The Zinsou Museum, installed in an ornate 100-year-old villa, has attracted 13,000 visitors since its launch in November — an impressive tally for an out-of-the-way town in the sparsely visited nation of Benin.
The reputation — and monetary value — of contemporary African art has steadily risen in recent years. Curators and collectors from North America and Europe frequently fly in to artistic hubs like Lagos, Nigeria seeking new talent and new work by established names.
But for Marie-Celine Zinsou, who spearheaded the creation of the museum, better notoriety for African artists abroad was not enough.
While on a trip to Benin with a France-based children’s charity in 2005 she wanted to take a group of youths to an art museum.
“I found that there wasn’t any structure to show (the children) work from their own continent,” she told AFP.
Zinsou, the grandniece of one of Benin’s first presidents, secured an investment from her father Lionel, a businessmen with dual French and Benin nationality who previously worked for France’s Foreign Minister Laurent Fabius.
The Zinsou foundation opened in 2005 at a building in Benin’s largest city of Cotonou, where access was free to view both African and foreign art.
The foundation attracted four million visitors in eight years, mostly students under the age of 15.
As it became more established, the Zinsou Foundation began acquiring a diverse collection of contemporary African art, with the goal of opening a permanent museum.
The Villa Ajavon, an expansive cream-colored home built in 1922 by a Togolese trader, drew Zinsou to Ouidah, a town of 60,000 people some 40km from Cotonou.
“When we found out this sublime building was available, we jumped at the chance,” said Zinsou.
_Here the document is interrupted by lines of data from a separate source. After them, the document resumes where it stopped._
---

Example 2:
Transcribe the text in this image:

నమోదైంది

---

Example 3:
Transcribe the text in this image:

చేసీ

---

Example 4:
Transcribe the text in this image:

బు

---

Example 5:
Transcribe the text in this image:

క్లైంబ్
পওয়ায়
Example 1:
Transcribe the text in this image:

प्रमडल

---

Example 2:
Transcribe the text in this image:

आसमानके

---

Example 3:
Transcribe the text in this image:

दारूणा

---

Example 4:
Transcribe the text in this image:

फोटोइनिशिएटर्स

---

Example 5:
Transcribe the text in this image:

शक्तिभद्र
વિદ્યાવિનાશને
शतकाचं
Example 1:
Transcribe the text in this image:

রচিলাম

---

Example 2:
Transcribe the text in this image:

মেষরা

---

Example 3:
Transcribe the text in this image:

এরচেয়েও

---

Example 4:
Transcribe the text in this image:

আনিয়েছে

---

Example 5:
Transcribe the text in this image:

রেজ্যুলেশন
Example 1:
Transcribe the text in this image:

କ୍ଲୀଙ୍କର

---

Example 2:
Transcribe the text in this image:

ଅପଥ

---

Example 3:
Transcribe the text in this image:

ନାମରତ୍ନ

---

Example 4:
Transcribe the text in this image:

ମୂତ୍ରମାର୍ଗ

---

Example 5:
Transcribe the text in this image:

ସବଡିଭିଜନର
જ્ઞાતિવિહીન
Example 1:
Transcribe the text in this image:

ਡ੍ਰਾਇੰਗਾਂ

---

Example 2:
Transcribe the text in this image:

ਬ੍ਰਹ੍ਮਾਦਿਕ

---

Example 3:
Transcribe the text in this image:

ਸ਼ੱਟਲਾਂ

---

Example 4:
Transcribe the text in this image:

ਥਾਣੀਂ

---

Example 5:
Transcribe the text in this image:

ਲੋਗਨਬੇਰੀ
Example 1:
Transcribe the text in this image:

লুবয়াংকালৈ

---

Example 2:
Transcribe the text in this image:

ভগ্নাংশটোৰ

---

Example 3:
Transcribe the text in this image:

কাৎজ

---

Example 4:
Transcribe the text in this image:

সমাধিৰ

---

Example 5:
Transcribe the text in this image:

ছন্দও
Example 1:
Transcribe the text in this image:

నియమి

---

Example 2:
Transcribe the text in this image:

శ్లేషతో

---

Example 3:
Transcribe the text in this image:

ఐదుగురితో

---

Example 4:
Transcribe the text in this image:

“Its style is very symbolic, very specific to this region,” she said.
The slave trade monument in Ouidah is a massive archway with two long lines of naked, chained men in bas-relief along the top, to suggest the group is being marched into the Atlantic Ocean.
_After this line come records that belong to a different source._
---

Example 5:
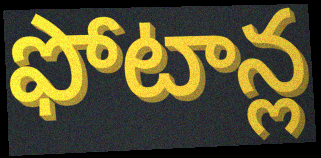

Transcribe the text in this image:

ఫోటాన్ల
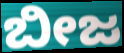
ಬೀಜ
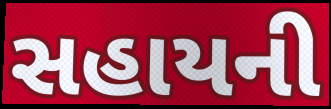
સહાયની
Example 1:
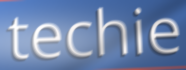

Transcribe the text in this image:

techie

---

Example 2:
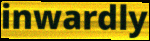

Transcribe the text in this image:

inwardly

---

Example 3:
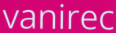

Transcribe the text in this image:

vanirec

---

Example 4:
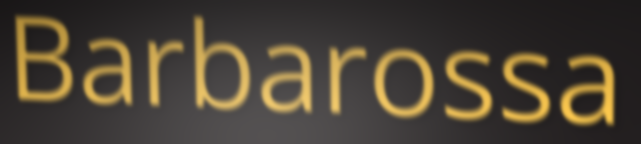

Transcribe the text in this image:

Barbarossa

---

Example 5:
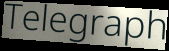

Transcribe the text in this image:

Telegraph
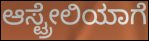
ಆಸ್ಟ್ರೇಲಿಯಾಗೆ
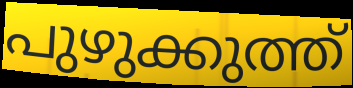
പുഴുക്കുത്ത്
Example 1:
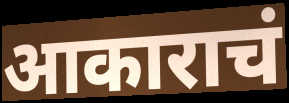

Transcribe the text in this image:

आकाराचं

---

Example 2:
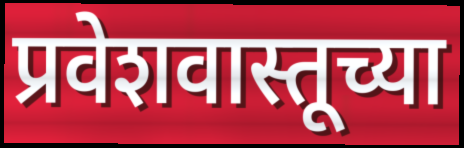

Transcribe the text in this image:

प्रवेशवास्तूच्या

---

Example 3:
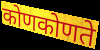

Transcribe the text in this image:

कोणकोणते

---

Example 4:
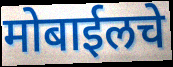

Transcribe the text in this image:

मोबाईलचे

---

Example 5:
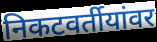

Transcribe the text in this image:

निकटवर्तीयांवर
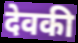
देवकी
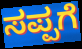
ಸಪ್ಪಗೆ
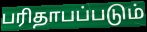
பரிதாபப்படும்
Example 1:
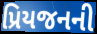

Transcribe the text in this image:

પ્રિયજનની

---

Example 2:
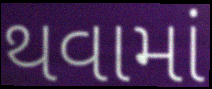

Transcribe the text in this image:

થવામાં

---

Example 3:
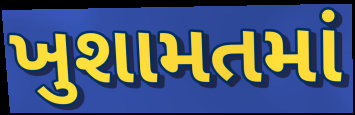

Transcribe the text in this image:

ખુશામતમાં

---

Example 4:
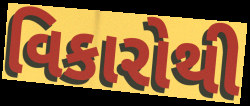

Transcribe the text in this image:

વિકારોથી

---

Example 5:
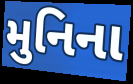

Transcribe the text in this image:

મુનિના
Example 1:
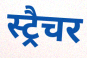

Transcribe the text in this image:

Hundreds of thousands of Africans were believed to have been condemned to slavery from the beach below the archway.
The Villa Ajavon in a sense defies that history, having been built by the descendants of slaves who returned from the Brazilian city of Bahia in a style influenced by both Brazilian and African architecture, said Zinsou.
The villa falls along a quiet dirt road lined with run-down bungalows and is just a few hundred meters from the Temple of Pythons, a major center of voodoo worship which retains powerful influence in Benin.
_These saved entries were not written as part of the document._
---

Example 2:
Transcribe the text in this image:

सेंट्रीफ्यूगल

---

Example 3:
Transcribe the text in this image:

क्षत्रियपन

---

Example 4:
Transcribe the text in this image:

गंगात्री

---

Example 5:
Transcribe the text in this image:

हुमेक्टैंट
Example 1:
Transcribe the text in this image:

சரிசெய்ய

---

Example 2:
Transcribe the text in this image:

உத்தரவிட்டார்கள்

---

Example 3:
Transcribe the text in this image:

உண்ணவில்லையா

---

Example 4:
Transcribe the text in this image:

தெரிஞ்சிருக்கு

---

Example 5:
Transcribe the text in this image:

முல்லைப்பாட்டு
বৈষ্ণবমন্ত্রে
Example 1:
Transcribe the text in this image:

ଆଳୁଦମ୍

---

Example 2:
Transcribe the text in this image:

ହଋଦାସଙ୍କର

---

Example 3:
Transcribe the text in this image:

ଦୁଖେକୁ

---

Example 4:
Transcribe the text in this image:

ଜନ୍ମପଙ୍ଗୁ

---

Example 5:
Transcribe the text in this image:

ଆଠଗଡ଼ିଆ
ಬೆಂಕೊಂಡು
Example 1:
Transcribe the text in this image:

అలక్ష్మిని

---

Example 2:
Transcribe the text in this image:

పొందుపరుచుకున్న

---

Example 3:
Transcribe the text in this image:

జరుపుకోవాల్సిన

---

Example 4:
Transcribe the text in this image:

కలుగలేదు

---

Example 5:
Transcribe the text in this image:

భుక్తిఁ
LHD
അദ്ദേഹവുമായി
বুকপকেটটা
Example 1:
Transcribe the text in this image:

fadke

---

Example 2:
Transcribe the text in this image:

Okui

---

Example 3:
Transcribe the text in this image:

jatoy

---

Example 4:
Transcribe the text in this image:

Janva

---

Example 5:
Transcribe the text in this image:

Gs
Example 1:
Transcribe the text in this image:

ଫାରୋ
While the villa needed to be renovated to host a museum, Zinsou said the priority was to preserve its original structure.
Air conditioning in the main hall was therefore forbidden so as to not disfigure the exterior, so those who want to see the museum’s collection must be prepared to sweat.
Air circulates through sunlight corridors where the works of leading African artists are on display, including: Ethiopia’s Mickael Bethe-Selassie, Frederic Bruly-Bouabre of Ivory Coast and Cheri Samba of the Democratic Republic of Congo.